---- Data section

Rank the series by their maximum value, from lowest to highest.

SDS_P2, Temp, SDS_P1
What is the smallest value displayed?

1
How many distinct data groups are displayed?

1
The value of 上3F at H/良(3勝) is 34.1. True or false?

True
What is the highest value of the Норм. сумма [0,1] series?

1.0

--------
---- Data section

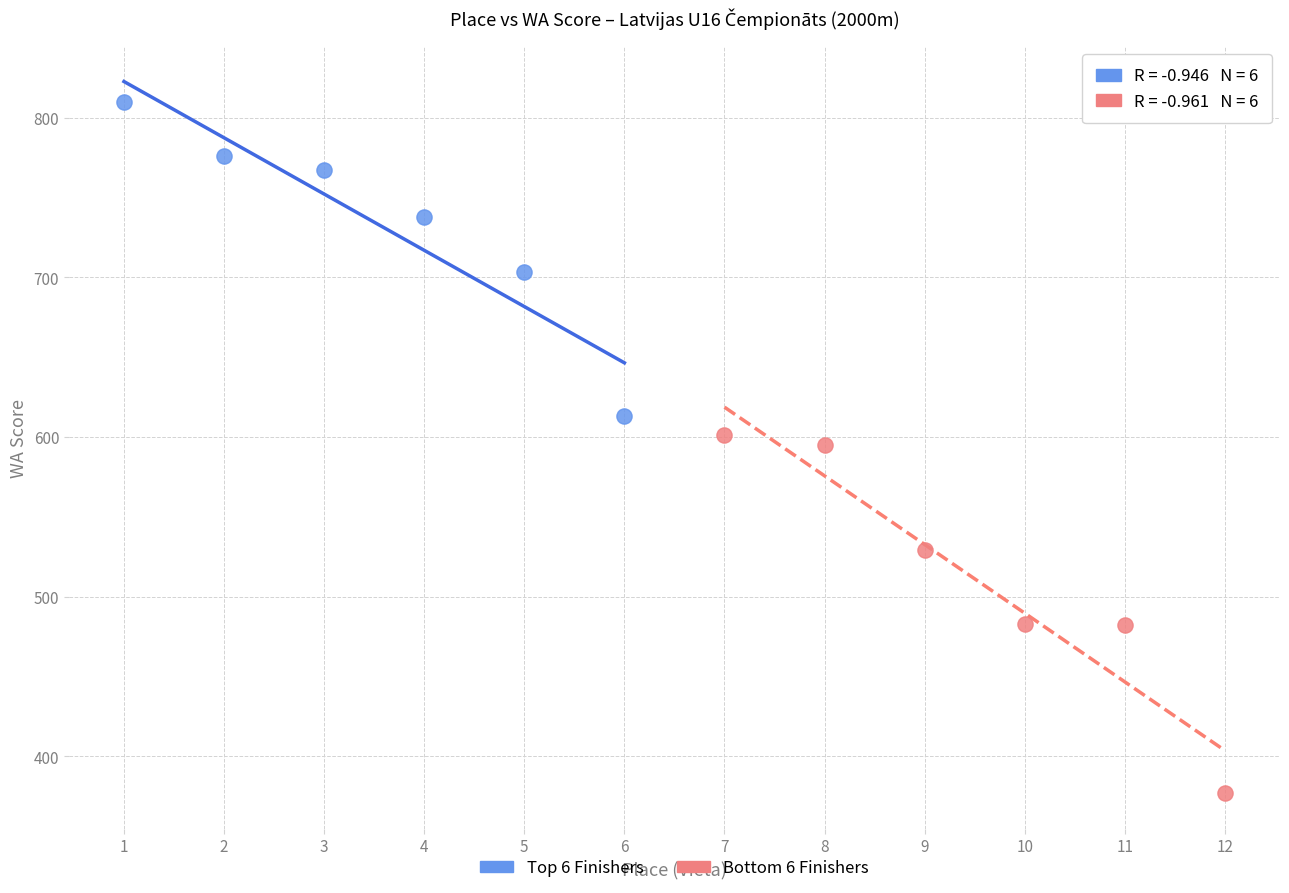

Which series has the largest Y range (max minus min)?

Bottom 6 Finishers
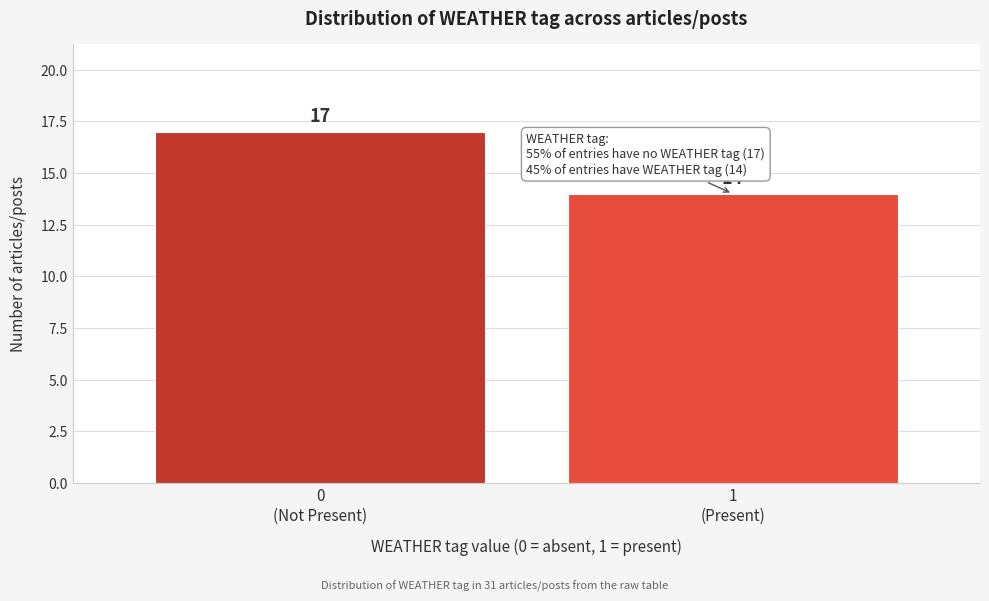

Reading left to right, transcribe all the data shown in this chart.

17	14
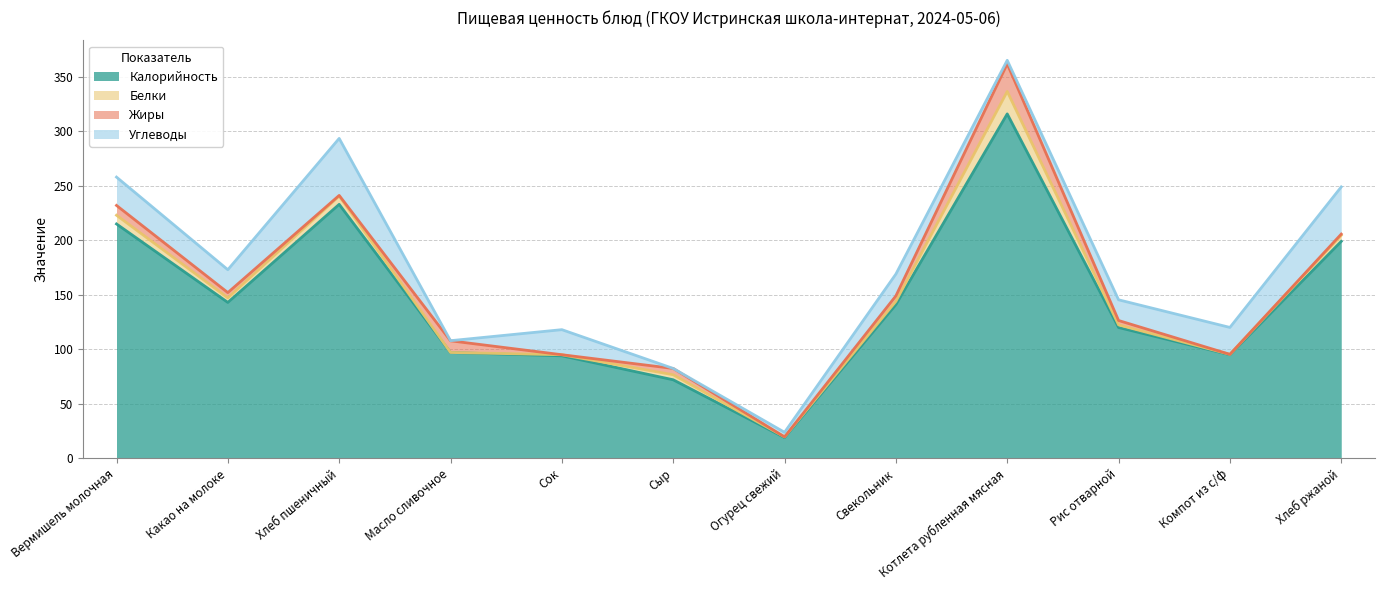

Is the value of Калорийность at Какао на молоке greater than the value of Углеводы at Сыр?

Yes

--------

### Task to complete:
Return every line of the listing that contains the string "True".

### Answer to this task:
The value of 上3F at H/良(3勝) is 34.1. True or false?
True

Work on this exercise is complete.